We first met her in the ‘90’s when we were scouring the countryside looking for a new home. Really we were looking at the house next door when in the distance I saw the “For Sale” sign and excitedly urged my husband to go with me and have a peek at the farmhouse just up the street. We were taken in by her stately look, and after glancing surreptitiously inside I knew this was the house we had been searching for all along. Before you knew it, we were moving in and the movers placed our furniture where I had mapped out. The furniture fit so well, it’s like the house was made for us. When we were leaving for work the next day, both of us jolted to a stop in our tracks as fresh country air greeted our faces. A cacophony of birdcalls, the scamper of squirrels and chipmunks each hunting for their morning meal flooded our eyes and ears. Instead of getting into our cars, we ambled around the house to take in the atmosphere. A feeling of calm enveloped us as we slowly circled the house. Soft breezes caressed our skin and rustled through the tall maple and poplar trees with the rising sun bringing warmth to the day as it rose in the east and over the farm fields. We knew this house was special as it immediately made us feel at home.

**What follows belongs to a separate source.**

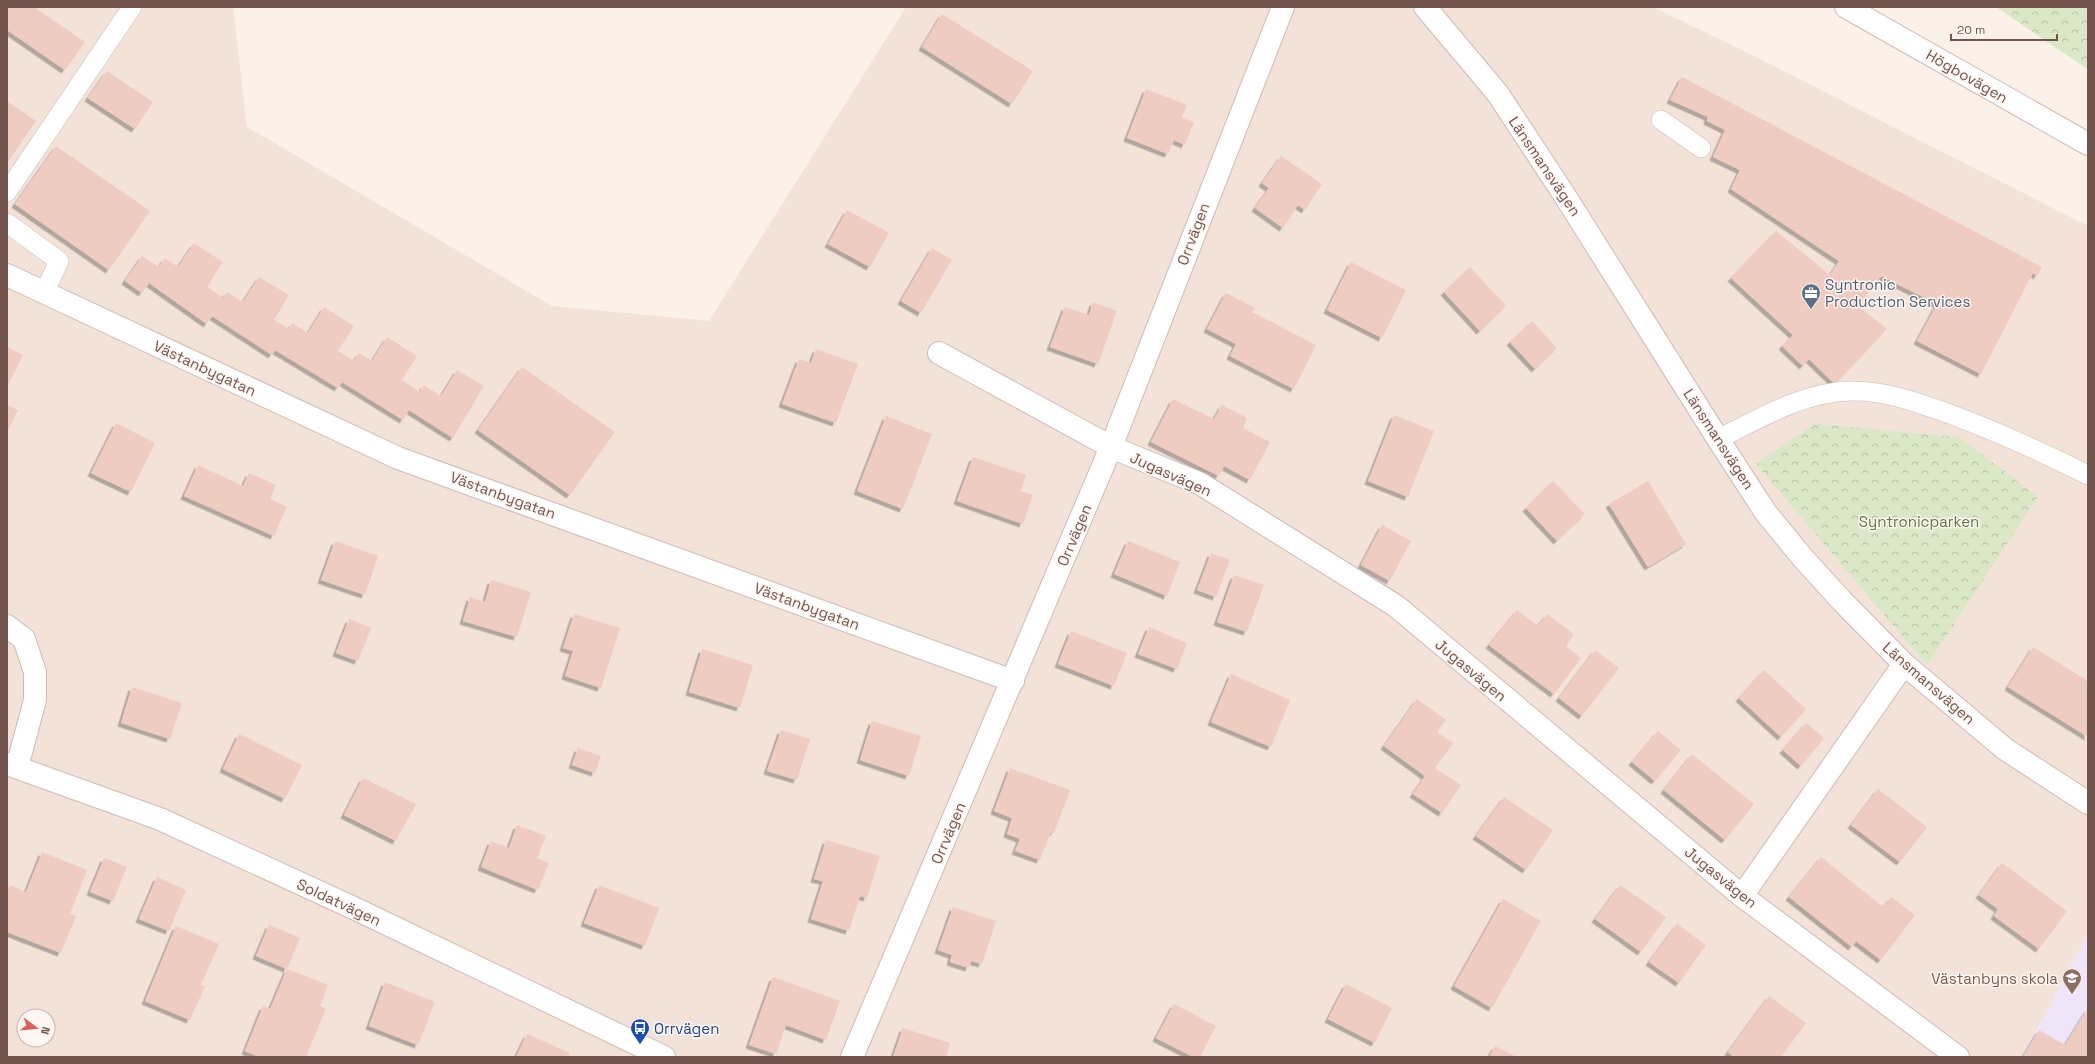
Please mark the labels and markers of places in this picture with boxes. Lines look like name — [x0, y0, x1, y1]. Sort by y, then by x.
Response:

Getting to know the neighbours was easy as there were only two other houses within sight of ours. One of them turned out to be a very old classmate of my husband’s, and the other was a farming couple in their eighties who had lived here for eons. We told them we wanted to have a house warming. “Do you want to invite the former owners?” they asked, and before you knew it their old friends and former owners were all coming to see our house spurred on by the idea of seeing what was new since they had lived here. They brought pictures of our house as she looked from over fifty years ago, and it was there that we found out that the house’s white garb used to be brick red and the bonnet was green. Stories of who planted the vegetable gardens near the south side of the house, the lilac bushes and the now majestic pine trees on the north side of the house circulated. Perhaps one of the most exciting tales was about two brothers who were horsing around with a rifle and who accidentally shot a bullet through the kitchen and which luckily exited the kitchen window without any damage being done.

We have since added our own memories as we share our life with this lovely lady. Christmas and Thanksgiving dinners, a newborn grandson and fiftieth wedding anniversary with family members coming all the way from Australia are our contributions. Animal life still abounds and we have since seen coyotes trudging across our fields, deer nibbling our freshly planted trees and wild turkeys as big as cows lumbering across our back acreage. Our house purrs like a kitten when you take care of it and stroke it. Yet at the same time, it can be sad and forlorn without that constant care that you must provide for someone born almost 200 years ago. We are adding our stories to the history of our house knowing all the while that at one point the house will demand the care of someone much younger and more energetic. Sometime in the future, our house will have new lovers.